This theorem essentially states that rational thought can never penetrate to the final truth.
A few quotations from a document I read are below. I’d like to know if you guys think this theorem holds any water. Personally, I think it does.
"How can you figure out if you are sane? … Once you begin to question your own sanity, you get trapped in an ever-tighter vortex of self-fulfilling prophecies, though the process is by no means inevitable. Everyone knows that the insane interpret the world via their own peculiarly consistent logic; how can you tell if your own logic is "peculiar’ or not, given that you have only your own logic to judge itself? I don’t see any answer. I am reminded of Gödel’s second theorem, which implies that the only versions of formal number theory which assert their own consistency are inconsistent. "

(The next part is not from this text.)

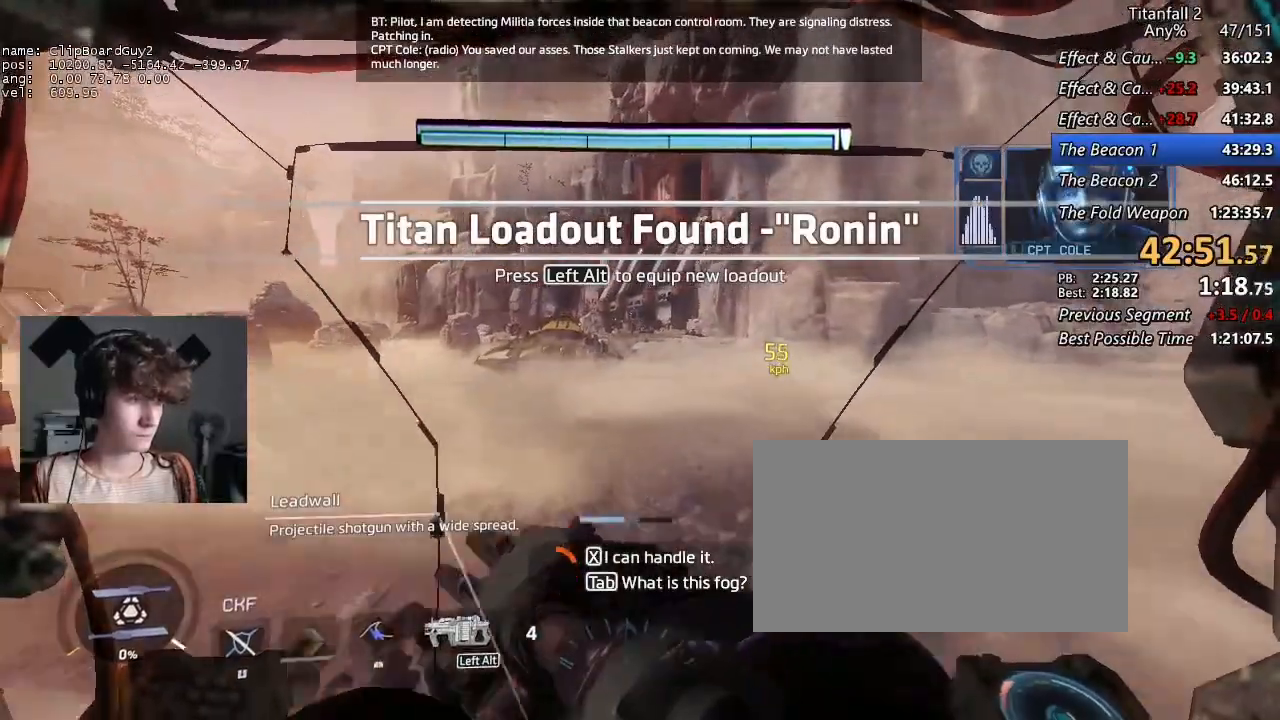
{"keys": ["shift", "w"], "mouse": [], "events": []}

“Kurt Gödel demonstrated that within any given branch of mathematics, there would always be some propositions that couldn’t be proven either true or false using the rules and axioms … of that mathematical branch itself. You might be able to prove every conceivable statement about numbers within a system by going outside the system in order to come up with new rules and axioms, but by doing so you’ll only create a larger system with its own unprovable statements”
“The implication is that all logical system of any complexity are, by definition, incomplete; each of them contains, at any given time, more true statements than it can possibly prove according to its own defining set of rules.”
The proof of Gödel’s Incompleteness Theorem is so simple, and so sneaky, that it is almost embarassing to relate. His basic procedure is as follows:
Someone introduces Gödel to a UTM, a machine that is supposed to be a Universal Truth Machine, capable of correctly answering any question at all.
Gödel asks for the program and the circuit design of the UTM. The program may be complicated, but it can only be finitely long. Call the program P(UTM) for Program of the Universal Truth Machine.
Smiling a little, Gödel writes out the following sentence: “The machine constructed on the basis of the program P(UTM) will never say that this sentence is true.” Call this sentence G for Gödel. Note that G is equivalent to: “UTM will never say G is true.”
Now Gödel laughs his high laugh and asks UTM whether G is true or not.
If UTM says G is true, then “UTM will never say G is true” is false. If “UTM will never say G is true” is false, then G is false (since G = “UTM will never say G is true”). So if UTM says G is true, then G is in fact false, and UTM has made a false statement. So UTM will never say that G is true, since UTM makes only true statements.
We have established that UTM will never say G is true. So “UTM will never say G is true” is in fact a true statement. So G is true (since G = “UTM will never say G is true”).
“I know a truth that UTM can never utter,” Gödel says. “I know that G is true. UTM is not truly universal.”